Semi-inválida, precisava de muita paciência e atenção. O marido e os filhos
sugeriam, não raro, que seria melhor interná-la num abrigo para idosos, mas ela
se recusava.
Lembrava sempre a afirmativa de
Allan Kardec: tudo o que os filhos fizessem por seus pais representaria apenas
os juros do que receberam, o pagamento de uma dívida de gratidão. Quanto a isso
não havia dúvidas. A idosa senhora fora mãe dedicada e carinhosa. Cuidara muito
bem dela. Quando, com base em suas próprias experiências maternas, pensava nas
noites insones, nas preocupações ante enfermidades infantis, nos infindáveis
cuidados que uma criança exige, no diligente esforço da genitora em seu
benefício, parecia-lhe um crime descartar-se dela.
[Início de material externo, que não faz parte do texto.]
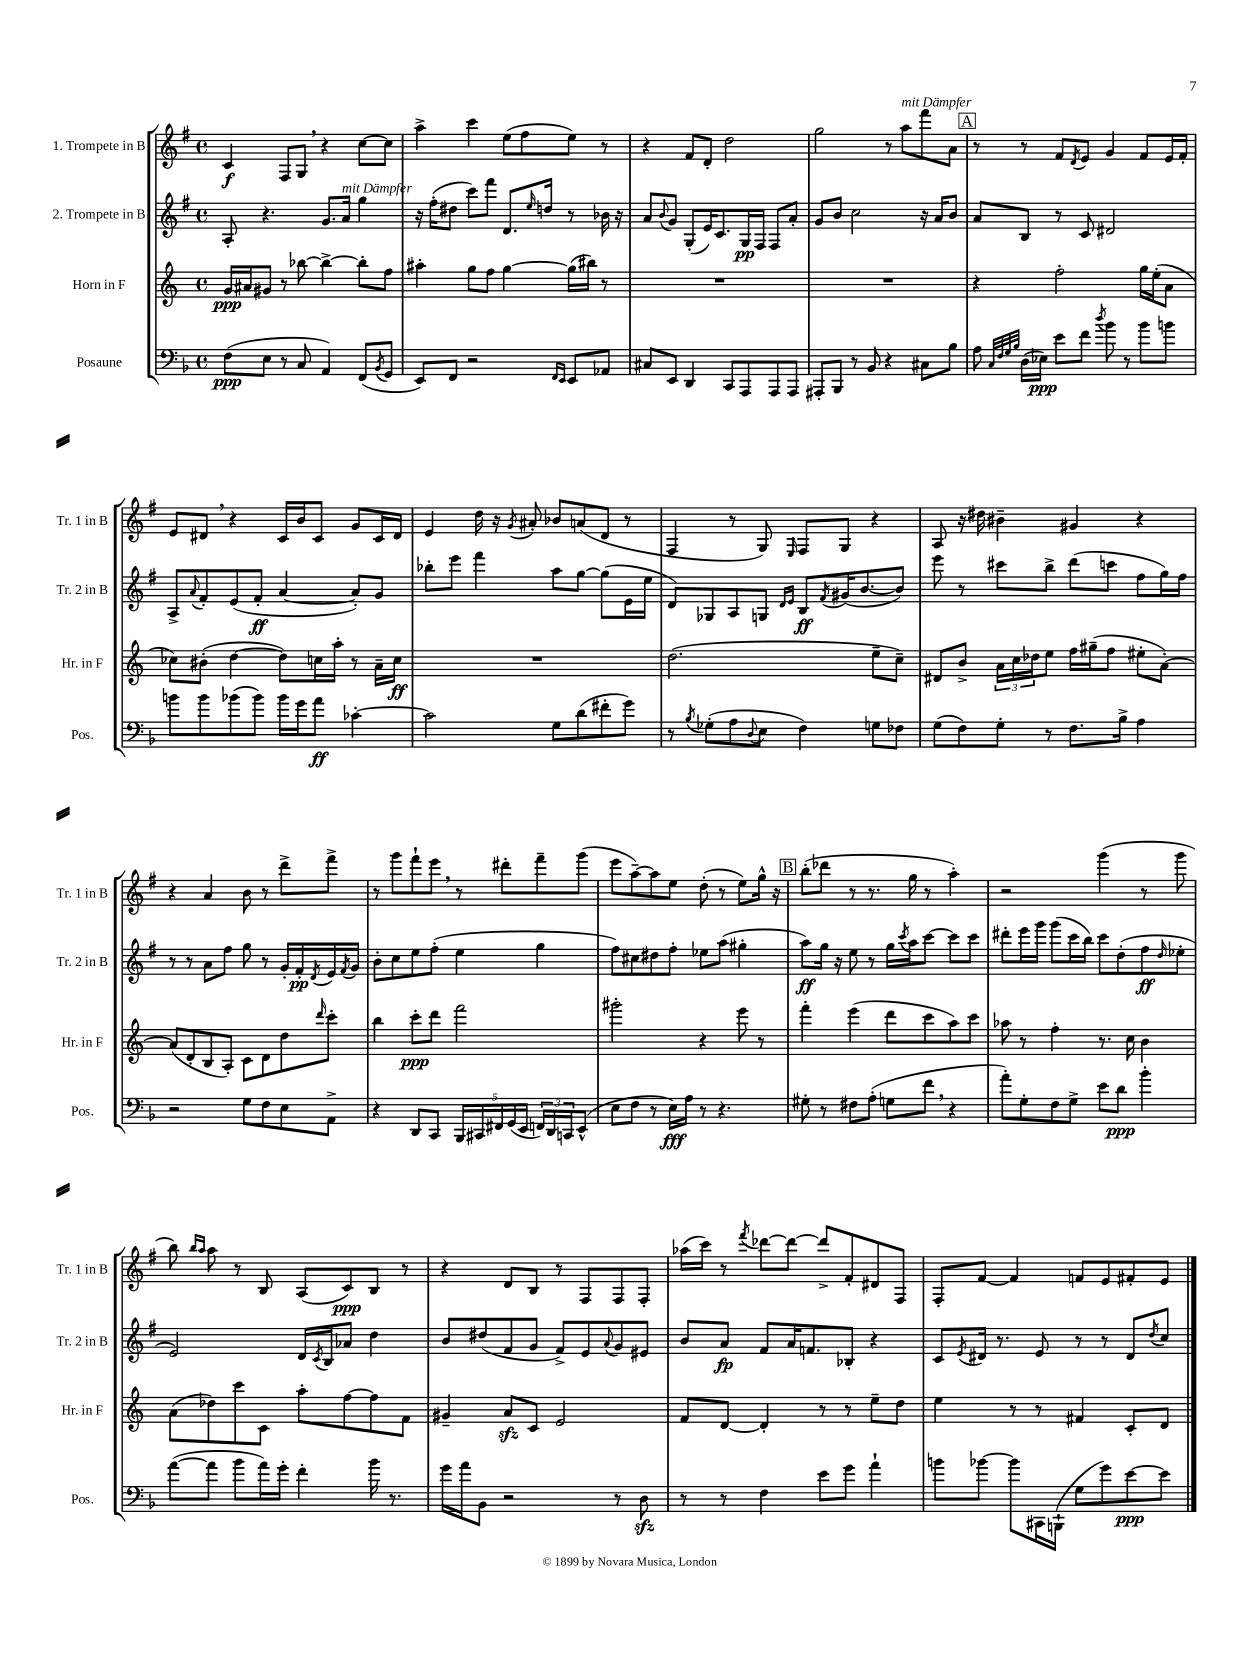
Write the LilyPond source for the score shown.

<<
\new StaffGroup <<
\new Staff = "s0" \with { instrumentName = "1. Trompete in B" shortInstrumentName = "Tr. 1 in B" } {
    \clef treble \key g \major \defaultTimeSignature \time 4/4
    c'4\f fis8 g8 \breathe r4 c''8~ c''8 |
    a''4-> c'''4 e''8( fis''8 e''8) r8 |
    r4 fis'8 d'8-. d''2 |
    g''2 r8 a''8^\markup { \italic "mit Dämpfer" } fis'''8 a'8 |
    \mark \markup { \box "A" } r8 r8 fis'8 \acciaccatura { d'8 } e'8 g'4 fis'8 e'16 fis'16-. |
    e'8 dis'8 \breathe r4 c'16 b'16 c'8 g'8 c'16 dis'16 |
    e'4 d''16 r16 \acciaccatura { g'8 } ais'8-. bes'8 a'8( d'8 r8 |
    fis4 r8 g8) \grace { e16 } fis8 g8 r4 |
    a8 r16 dis''16 bis'4-- gis'4 r4 |
    r4 a'4 b'8 r8 d'''8-> fis'''8-> |
    r8 g'''8 fis'''8-! e'''8 \breathe r8 dis'''8-. fis'''8-- g'''8( |
    e'''8 a''8~--) a''8 e''8 d''8-.( r8 e''8) g''16-^ r16 |
    \mark \markup { \box "B" } b''8-.( des'''8 r8 r8. g''16 r8 a''4-.) |
    r2 g'''4( r8 g'''8 |
    b''8) \grace { b''16 a''16 } a''8 r8 b8 a8( c'8\ppp) b8 r8 |
    r4 d'8 b8 r8 fis8 fis8 fis8-. |
    aes''16( c'''16) r8 \acciaccatura { fis'''8 } des'''8~ des'''8~ des'''8-> fis'8-. dis'8 fis8 |
    fis8-. fis'8~ fis'4 f'8 e'8 fis'8-. e'8 \bar "|." |
}
\new Staff = "s1" \with { instrumentName = "2. Trompete in B" shortInstrumentName = "Tr. 2 in B" } {
    \clef treble \key g \major \defaultTimeSignature \time 4/4
    a8-. r4. g'8. a'16^\markup { \italic "mit Dämpfer" } g''4 |
    r16 fis''16-.( dis''8 c'''8) fis'''8 d'8. \grace { e''16 } d''16 r8 bes'16 r16 |
    a'8 \appoggiatura { b'8 } g'8 g8-.( e'16) c'8. g16\pp fis16 fis8 a'8-. |
    g'8 b'8 c''2 r16 a'16 b'8 |
    \mark \markup { \box "A" } a'8 b8 r8 c'8 dis'2 |
    a8-> \appoggiatura { a'8 } fis'8-. e'8( fis'8-.\ff a'4~ a'8-.) g'8 |
    bes''8-. e'''8 fis'''4 a''8 g''8~ g''8( e'16 e''16 |
    d'8) ges8 a8 g8 \grace { d'16 e'16 } b8\ff \acciaccatura { fis'8 } gis'16( b'8.~ b'8) |
    e'''8 r8 cis'''8 b''8-> d'''8( c'''8 fis''8 g''16) fis''16 |
    r8 r8 a'8 fis''8 g''8 r8 g'16-. fis'16-.\pp \acciaccatura { d'8 } e'16 \acciaccatura { fis'8 } g'16 |
    b'8-. c''8 e''8 fis''8-.( e''4 g''4 |
    fis''8) cis''8 dis''8 fis''8-. ees''8 a''8( gis''4-. |
    \mark \markup { \box "B" } a''8\ff) g''16 r16 e''8 r8 g''16 \acciaccatura { c'''8 } a''16 c'''8~ c'''8 c'''8 |
    dis'''8-. e'''16 g'''16 g'''8( c'''16 b''16) c'''8 d''8-.( fis''8\ff \grace { d''16 } ees''8-. |
    e'2) d'16 \acciaccatura { c'8 } b16 aes'8 d''4 |
    b'8 dis''8( fis'8 g'8 fis'8->) e'8 \appoggiatura { a'8 } g'8 eis'8 |
    b'8 a'8\fp fis'8 a'16 f'8. bes8-. r4 |
    c'8 \acciaccatura { e'8 } dis'16 r8. e'8 r8 r8 dis'8 \acciaccatura { d''8 } c''8 \bar "|." |
}
\new Staff = "s2" \with { instrumentName = "Horn in F" shortInstrumentName = "Hr. in F" } {
    \clef treble \key c \major \defaultTimeSignature \time 4/4
    g'16\ppp ais'16 gis'8 r8 bes''8~ bes''4~-> bes''8-. f''8 |
    ais''4-. g''8 f''8 g''4~ g''16( bis''16) r8 |
    R1 |
    R1 |
    \mark \markup { \box "A" } r4 f''2-. g''16 e''16-.( a'8 |
    ces''8) bis'8-.( d''4~ d''8) c''16 a''16-. r8 a'16-- c''16\ff |
    R1 |
    d''2.( e''8-- c''8--) |
    dis'8 b'8-> \tuplet 3/2 { a'16 c''16 des''16 } e''8 f''16 gis''16--( f''8 eis''8-. a'8~-.) |
    a'8( d'8-. b8 a8-.) c'8 d'8 d''8 \grace { d'''16 } c'''8-. |
    b''4 c'''8-.\ppp d'''8 f'''2 |
    gis'''2-. r4 e'''8 r8 |
    \mark \markup { \box "B" } f'''4-. e'''4( d'''8 c'''8 a''8) c'''8 |
    aes''8 r8 f''4-. r8. c''16 b'4 |
    a'8( des''8) c'''8 c'8 a''8-. f''8~ f''8 f'8 |
    gis'4-- a'8\sfz c'8 e'2 |
    f'8 d'8~ d'4-. r8 r8 e''8-- d''8 |
    e''4 r8 r8 fis'4 c'8-. d'8 \bar "|." |
}
\new Staff = "s3" \with { instrumentName = "Posaune" shortInstrumentName = "Pos." } {
    \clef bass \key f \major \defaultTimeSignature \time 4/4
    f8\ppp( e8 r8 c8 a,4) f,8( \acciaccatura { bes,8 } g,8 |
    e,8) f,8 r2 \grace { f,16 e,16 } e,8 aes,8 |
    cis8 e,8 d,4 c,8 a,,8 a,,8 a,,8 |
    ais,,8-. bes,,8 r8 bes,8 r4 cis8 bes8 |
    \mark \markup { \box "A" } a8 \grace { c32 f32 g32 bes32 } d16( ees16\ppp) e'8 f'8 \acciaccatura { d''8 } bes'8 r8 bes'8 b'8 |
    b'8 b'8 bes'8( bes'8) bes'16 g'16 a'8\ff ces'4~-. |
    ces'2 g8 d'8( fis'8-. g'8) |
    r8 \acciaccatura { bes8 } ges8-.( a8 \appoggiatura { d8 } e8 f4) g8 fes8 |
    g8( f8) g8-. r8 f8. bes16-> a4 |
    r2 g8 f8 e8 a,8-> |
    r4 d,8 c,8 \tuplet 5/4 { bes,,16 cis,16 fis,16 g,16( e,16 } \tuplet 3/2 { f,16) d,16 c,16 } e,8-^( |
    e8 f8 r8 e16\fff) a16 r8 r4. |
    \mark \markup { \box "B" } gis8-. r8 fis8 a8-.( g8 f'8 \breathe r4 |
    a'8-.) g8-. f8 g8-> e'8 d'8\ppp bes'4-. |
    a'8~( a'8 bes'8 a'16) g'16-. f'4-. bes'16 r8. |
    g'16 a'16 bes,8 r2 r8 d8\sfz |
    r8 r8 f4 e'8 g'8 a'4-! |
    b'8 bes'8~ bes'8 cis,16 b,,16-!( g8 g'8) e'8~\ppp e'8 \bar "|." |
}
>>
>>
\layout { \context { \Score \remove "Bar_number_engraver" } }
Esforçava-se por cumprir seus
deveres como filha. Ainda assim, havia momentos em que o abrigo lhe parecia
tentador, até que travou contato com Heloísa, simpática senhora que começara a
frequentar o Centro do qual participava.
Buscando estreitar laços de
amizade, fez-lhe uma visita e encontrou-a às voltas com sua mãe, sofrida anciã,
cega e com adiantada surdez. Muito insegura, ela reclamava a presença constante
da filha, deixando escapar, na conversa vacilante, o receio de ser abandonada à
própria sorte.
– Nossos velhos dão muito
trabalho, não é mesmo? – comentou, quando se viu a sós com a dona da casa.
– É assim mesmo – respondeu
Heloísa sorrindo. – A velhice impõe imensas limitações, em sofrida dependência.
– Confesso que a paciência não é
o meu forte. Só fico com a mamãe porque o Espiritismo ensina que tenho esse
dever. Ela cuidou de mim durante muitos anos. Foi meu apoio constante, mesmo
depois de meu casamento. Ajudou a cuidar dos netos…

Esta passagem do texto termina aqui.